Le Scandale de la Bêtise

Par  

Petite réflexion personnelle à propos de Psychologie de la connerie sous la direction de Jean-François Marmion aux éditions Sciences Humaines (voir le site de l'éditeur)

« On ne comprend absolument rien à la civilisation moderne si l'on n'admet pas d'abord qu'elle est une conspiration universelle (de la bêtise c'est moi qui rajoute) contre toute espèce de vie intérieure » De Georges Bernanos dans La France contre les robots

Il y a le scandale que peut faire la vérité dans une société moderne, le scandale éternel du mal, et il y a celui de la bêtise qui est la cause originelle des deux premiers. Les imbéciles n'aiment pas la Vérité, n'aiment pas le réel. Ils aiment que celui-ci colle à leurs préjugés même contre l'évidence. Ils tolèrent le mal, l'injustice, la pauvreté si ceux-ci leur semblent aller dans le sens de leurs intérêts propres.

Le livre qui est le point de départ de ce petit texte a un titre provocateur qui est surtout là pour le faire vendre. Il se propose à travers des articles, des réflexions, des questionnements de donner une définition de la connerie ou plutôt des conneries, car il y en a beaucoup. En théorie, pour lutter contre. Malheureusement, on sait que le combat est perdu d'avance. Car la connerie est infinie, éternelle et le demeurera jusqu'à la fin des temps. Ce qui n'empêche en rien de la dénoncer bien entendu. La sienne propre même parfois…

Tout le monde a ses moments de connerie, ses moments d'égarement où notre cerveau se met en pause, l'auteur de ses lignes y compris. Le reconnaître c'est être déjà moins bête. Moins con en définitive. Le mot en lui-même est intéressant, il n'a pas d'équivalent dans les autres langues. Il est très français. Il vient d'un pays où les cons sont mal vus, où ils sont raillés, vilipendés, ou du moins l'étaient. En France il convenait d'être insolent envers les imbéciles pontifiants, les pseudo rigolos en fait sinistres, les théoriciens persuadés de régler le sort de l'humanité, de l'amener à son bonheur malgré elle, avec trois ou quatre slogans bien sentis, et bien creux, quelques idées reçues très banales énoncées comme autant de vérités révélées. Et bien entendu il y a l'immense troupeau des cons de tous les jours, des cons de la pièce d'à-côté, le con qui n'est pas d'accord avec nous, celui qui nous agace nous exaspère, qui ne nous ressemble pas assez à notre goût.

**Matériel extrait:**
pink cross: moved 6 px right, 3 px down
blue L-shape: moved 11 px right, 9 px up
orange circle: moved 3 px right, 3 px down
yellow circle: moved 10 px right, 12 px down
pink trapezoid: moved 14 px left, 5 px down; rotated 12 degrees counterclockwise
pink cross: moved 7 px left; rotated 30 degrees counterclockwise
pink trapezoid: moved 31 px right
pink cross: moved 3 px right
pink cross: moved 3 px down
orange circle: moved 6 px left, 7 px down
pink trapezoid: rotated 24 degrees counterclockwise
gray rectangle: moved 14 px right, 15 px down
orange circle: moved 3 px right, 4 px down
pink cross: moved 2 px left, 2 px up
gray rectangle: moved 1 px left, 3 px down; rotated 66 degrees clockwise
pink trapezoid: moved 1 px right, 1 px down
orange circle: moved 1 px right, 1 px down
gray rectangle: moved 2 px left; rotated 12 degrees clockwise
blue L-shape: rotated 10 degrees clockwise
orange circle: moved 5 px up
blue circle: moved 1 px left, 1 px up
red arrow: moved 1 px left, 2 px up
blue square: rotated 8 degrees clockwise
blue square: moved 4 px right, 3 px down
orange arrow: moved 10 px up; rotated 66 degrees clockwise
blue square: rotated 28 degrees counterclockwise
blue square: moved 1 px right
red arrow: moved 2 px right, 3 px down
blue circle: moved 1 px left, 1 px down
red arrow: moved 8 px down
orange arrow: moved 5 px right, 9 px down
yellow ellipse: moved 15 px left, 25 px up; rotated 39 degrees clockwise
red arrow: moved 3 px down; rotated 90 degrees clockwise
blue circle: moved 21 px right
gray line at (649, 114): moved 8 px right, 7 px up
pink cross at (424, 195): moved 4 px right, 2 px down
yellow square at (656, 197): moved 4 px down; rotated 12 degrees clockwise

**Consigne:** Recopiez l'extrait sur la bêtise depuis « Le Scandale de » jusqu'à « site de l'éditeur) » inclus. Ne vous servez que de l'extrait sur la bêtise.

**Réponse attendue:**
Le Scandale de la Bêtise

Par  

Petite réflexion personnelle à propos de Psychologie de la connerie sous la direction de Jean-François Marmion aux éditions Sciences Humaines (voir le site de l'éditeur)